START Dataset

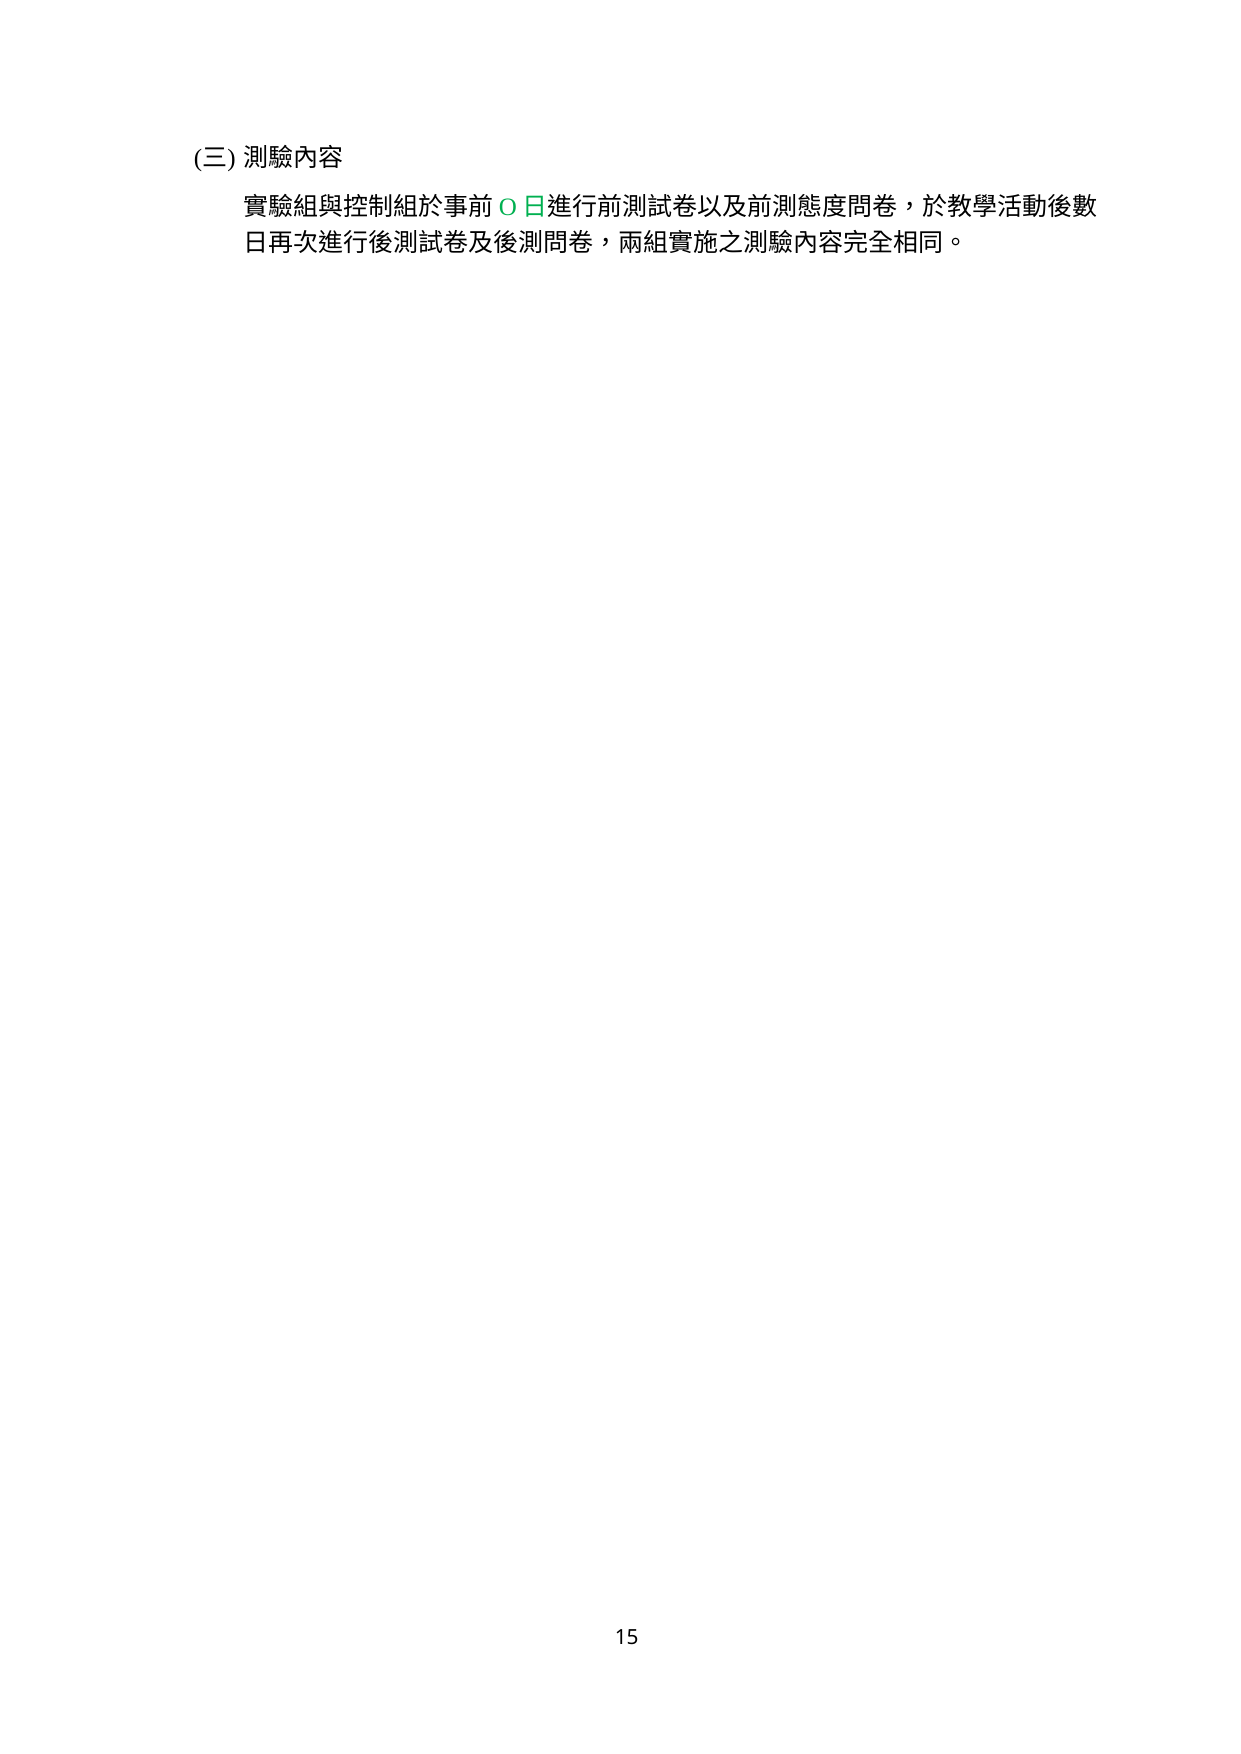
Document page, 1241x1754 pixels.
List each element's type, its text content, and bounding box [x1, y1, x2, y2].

list 測驗內容 [194, 137, 1109, 174]
text 實驗組與控制組於事前O日進行前測試卷以及前測態度問卷，於教學活動後數日再次進行後測試卷及後測問卷，兩組實施之測驗內容完全相同。 [244, 186, 1109, 259]
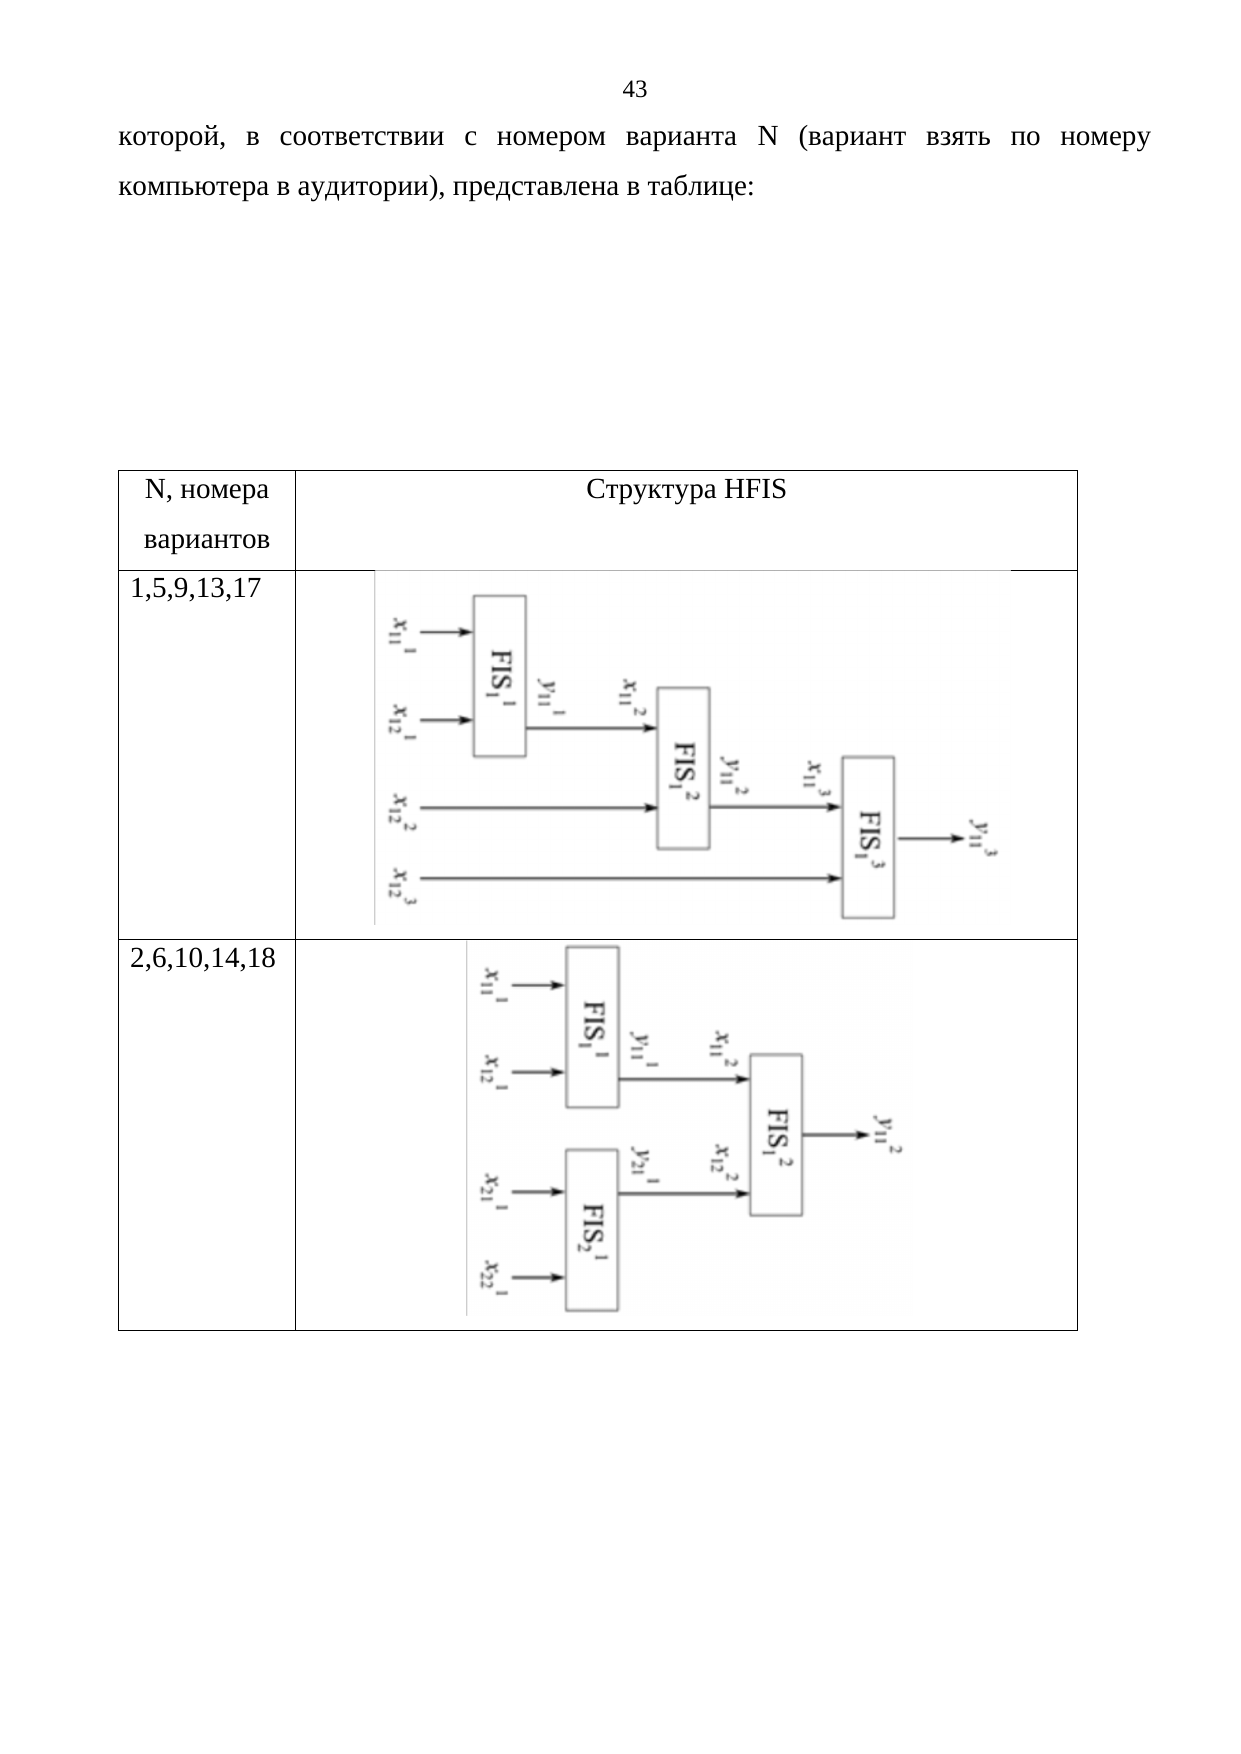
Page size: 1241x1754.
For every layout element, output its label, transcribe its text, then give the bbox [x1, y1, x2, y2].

table_cell 1,5,9,13,17 [119, 571, 295, 939]
table_cell [296, 940, 1077, 1330]
table_header Структура HFIS [296, 471, 1077, 569]
table_cell [296, 571, 1077, 939]
picture [363, 571, 1010, 925]
table_header N, номера вариантов [119, 471, 295, 569]
table_cell 2,6,10,14,18 [119, 940, 295, 1330]
picture [461, 941, 912, 1315]
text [118, 118, 1152, 202]
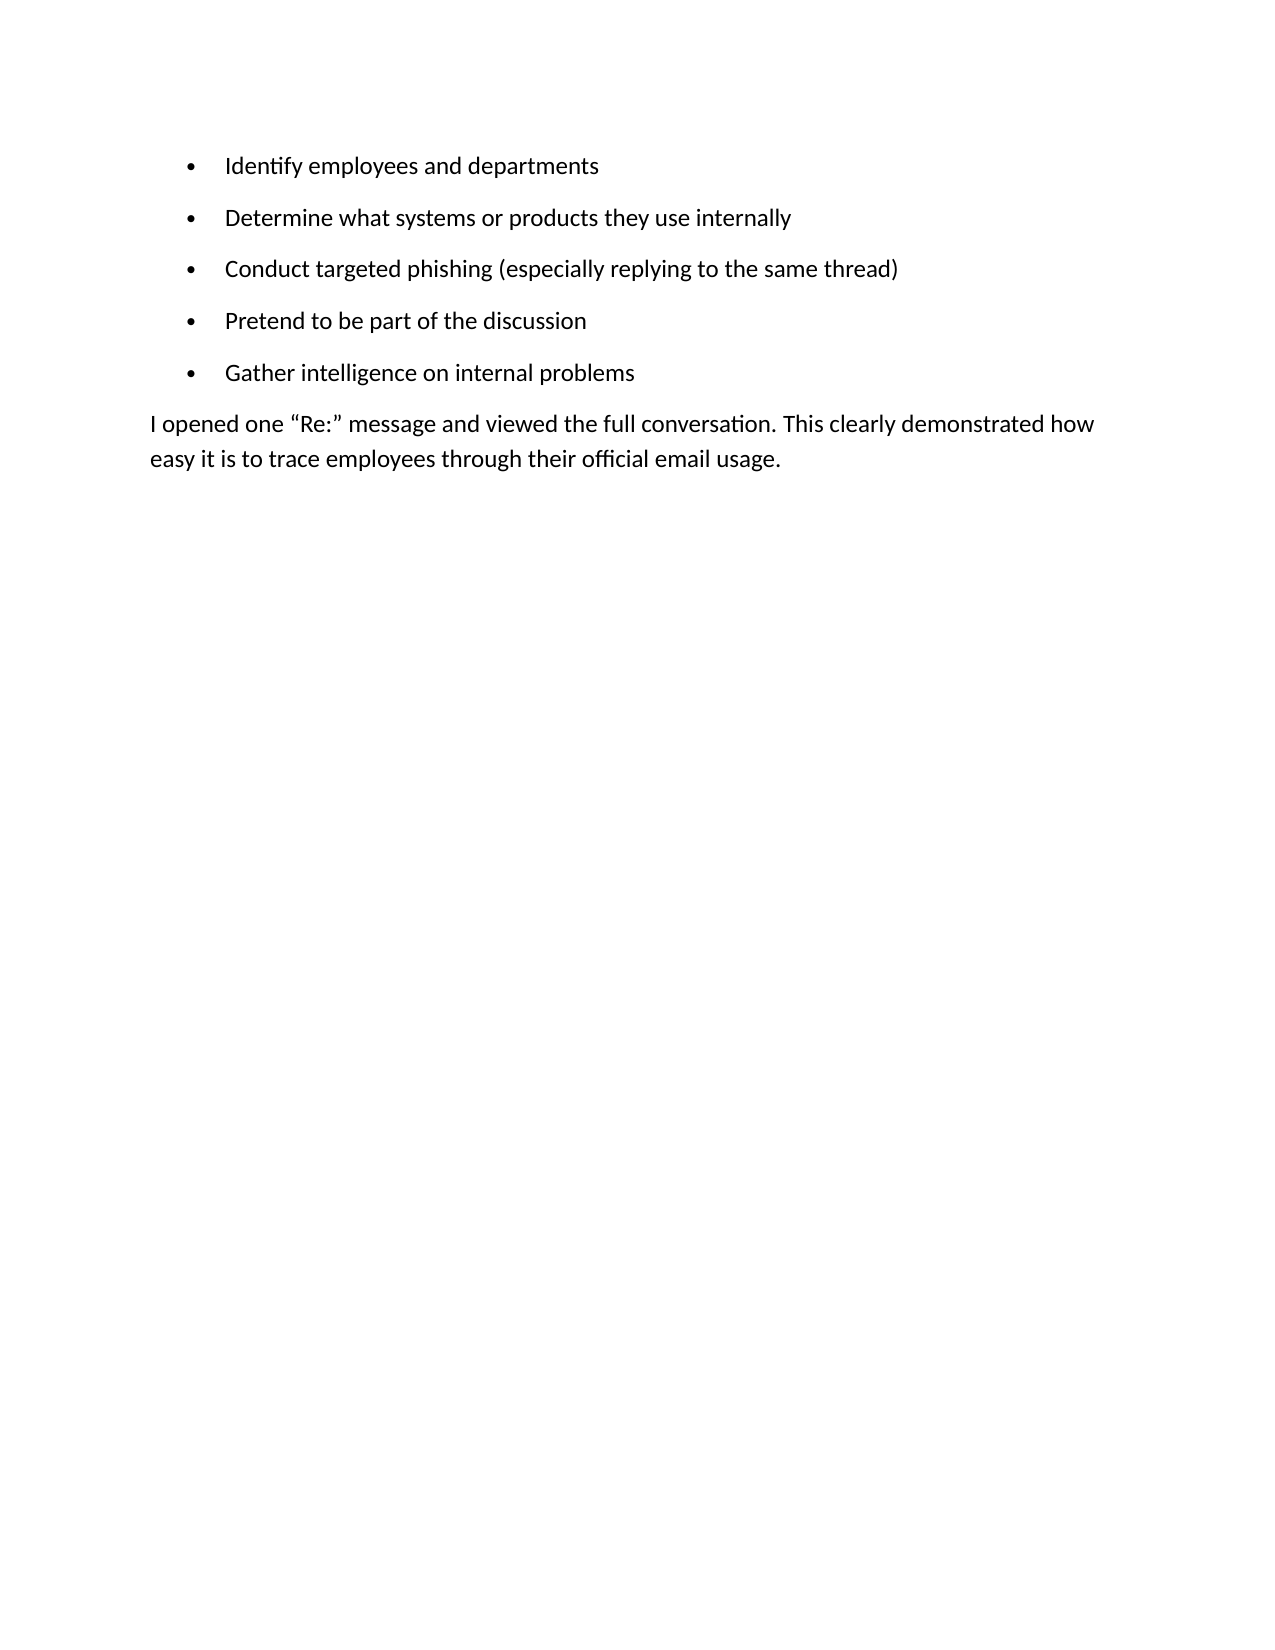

END Dataset

_Exercise description_
Return the records above exactly, without the pictures.

_Response to the exercise_
Document page, 1241x1754 pixels.
List each element's type, its text content, and bounding box [x1, y1, x2, y2].

list 測驗內容 [194, 137, 1109, 174]
text 實驗組與控制組於事前O日進行前測試卷以及前測態度問卷，於教學活動後數日再次進行後測試卷及後測問卷，兩組實施之測驗內容完全相同。 [244, 186, 1109, 259]
Page size: 1241x1754.
For every layout element, output its label, transcribe its text, then give the bbox [x1, y1, x2, y2].

table_cell 1,5,9,13,17 [119, 571, 295, 939]
table_cell [296, 940, 1077, 1330]
table_header Структура HFIS [296, 471, 1077, 569]
table_cell [296, 571, 1077, 939]
picture [363, 571, 1010, 925]
table_header N, номера вариантов [119, 471, 295, 569]
table_cell 2,6,10,14,18 [119, 940, 295, 1330]
picture [461, 941, 912, 1315]
text [118, 118, 1152, 202]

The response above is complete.